WORK REQUEST:
What you return should be each line of the data containing the string "Excellence".

RECORDS TO USE:
+ + + +

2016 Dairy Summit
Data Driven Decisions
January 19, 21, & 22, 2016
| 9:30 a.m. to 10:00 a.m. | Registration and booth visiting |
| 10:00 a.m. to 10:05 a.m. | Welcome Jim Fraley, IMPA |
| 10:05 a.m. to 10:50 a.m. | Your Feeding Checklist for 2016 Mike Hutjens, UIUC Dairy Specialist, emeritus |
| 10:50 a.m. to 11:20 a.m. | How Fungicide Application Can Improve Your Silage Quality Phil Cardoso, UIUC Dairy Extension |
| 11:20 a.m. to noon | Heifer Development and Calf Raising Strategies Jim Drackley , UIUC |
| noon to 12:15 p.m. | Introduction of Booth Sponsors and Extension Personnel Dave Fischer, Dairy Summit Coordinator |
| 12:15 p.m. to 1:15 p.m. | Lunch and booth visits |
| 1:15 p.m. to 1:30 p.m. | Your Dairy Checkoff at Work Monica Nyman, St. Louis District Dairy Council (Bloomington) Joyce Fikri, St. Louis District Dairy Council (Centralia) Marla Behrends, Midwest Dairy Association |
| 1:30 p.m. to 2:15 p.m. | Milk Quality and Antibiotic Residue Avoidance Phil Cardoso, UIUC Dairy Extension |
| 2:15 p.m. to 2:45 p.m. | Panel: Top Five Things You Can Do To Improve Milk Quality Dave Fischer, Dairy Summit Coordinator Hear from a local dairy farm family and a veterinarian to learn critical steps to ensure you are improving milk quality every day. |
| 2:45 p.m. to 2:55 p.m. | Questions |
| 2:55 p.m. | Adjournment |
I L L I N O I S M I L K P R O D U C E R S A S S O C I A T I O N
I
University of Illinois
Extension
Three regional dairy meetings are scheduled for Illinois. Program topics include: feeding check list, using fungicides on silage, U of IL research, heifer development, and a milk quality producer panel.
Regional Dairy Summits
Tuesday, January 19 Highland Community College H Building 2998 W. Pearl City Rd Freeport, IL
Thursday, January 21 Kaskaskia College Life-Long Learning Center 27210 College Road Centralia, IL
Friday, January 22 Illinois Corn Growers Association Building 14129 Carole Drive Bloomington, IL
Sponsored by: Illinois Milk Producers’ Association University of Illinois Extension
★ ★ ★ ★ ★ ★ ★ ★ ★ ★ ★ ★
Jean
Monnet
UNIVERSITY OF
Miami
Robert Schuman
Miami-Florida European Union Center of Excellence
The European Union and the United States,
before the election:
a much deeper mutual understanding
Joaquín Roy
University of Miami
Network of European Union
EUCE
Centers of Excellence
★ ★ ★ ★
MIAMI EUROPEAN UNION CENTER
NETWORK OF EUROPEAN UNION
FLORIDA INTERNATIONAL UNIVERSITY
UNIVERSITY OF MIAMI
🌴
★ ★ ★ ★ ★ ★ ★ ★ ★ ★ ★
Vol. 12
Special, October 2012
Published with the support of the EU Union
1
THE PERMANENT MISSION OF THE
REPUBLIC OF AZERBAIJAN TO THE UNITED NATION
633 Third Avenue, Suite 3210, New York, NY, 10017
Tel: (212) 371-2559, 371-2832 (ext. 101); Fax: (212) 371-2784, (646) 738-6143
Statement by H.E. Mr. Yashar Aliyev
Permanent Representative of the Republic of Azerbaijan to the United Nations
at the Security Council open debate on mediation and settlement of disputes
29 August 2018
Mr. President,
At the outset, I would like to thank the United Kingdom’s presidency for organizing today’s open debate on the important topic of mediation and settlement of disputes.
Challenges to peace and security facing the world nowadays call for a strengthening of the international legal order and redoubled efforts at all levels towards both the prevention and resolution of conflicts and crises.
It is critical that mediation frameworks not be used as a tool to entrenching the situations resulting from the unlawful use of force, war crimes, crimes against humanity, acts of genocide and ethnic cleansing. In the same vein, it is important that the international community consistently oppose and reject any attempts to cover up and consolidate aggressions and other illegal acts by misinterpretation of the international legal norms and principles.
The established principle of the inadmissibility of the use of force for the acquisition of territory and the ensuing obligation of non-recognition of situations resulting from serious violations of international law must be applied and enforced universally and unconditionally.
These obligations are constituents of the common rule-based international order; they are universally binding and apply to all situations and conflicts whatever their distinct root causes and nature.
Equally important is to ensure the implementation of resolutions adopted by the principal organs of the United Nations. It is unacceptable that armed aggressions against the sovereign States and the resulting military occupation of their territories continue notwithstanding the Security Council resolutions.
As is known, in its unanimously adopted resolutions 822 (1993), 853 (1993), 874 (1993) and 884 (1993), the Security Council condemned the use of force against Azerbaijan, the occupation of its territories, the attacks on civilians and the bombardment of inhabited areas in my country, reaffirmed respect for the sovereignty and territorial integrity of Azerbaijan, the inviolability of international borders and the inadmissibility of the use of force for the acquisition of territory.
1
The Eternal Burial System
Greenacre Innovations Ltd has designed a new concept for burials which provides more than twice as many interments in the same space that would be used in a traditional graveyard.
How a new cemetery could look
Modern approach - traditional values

+ + + +

COMPLETED EXERCISE:
Miami-Florida European Union Center of Excellence
Centers of Excellence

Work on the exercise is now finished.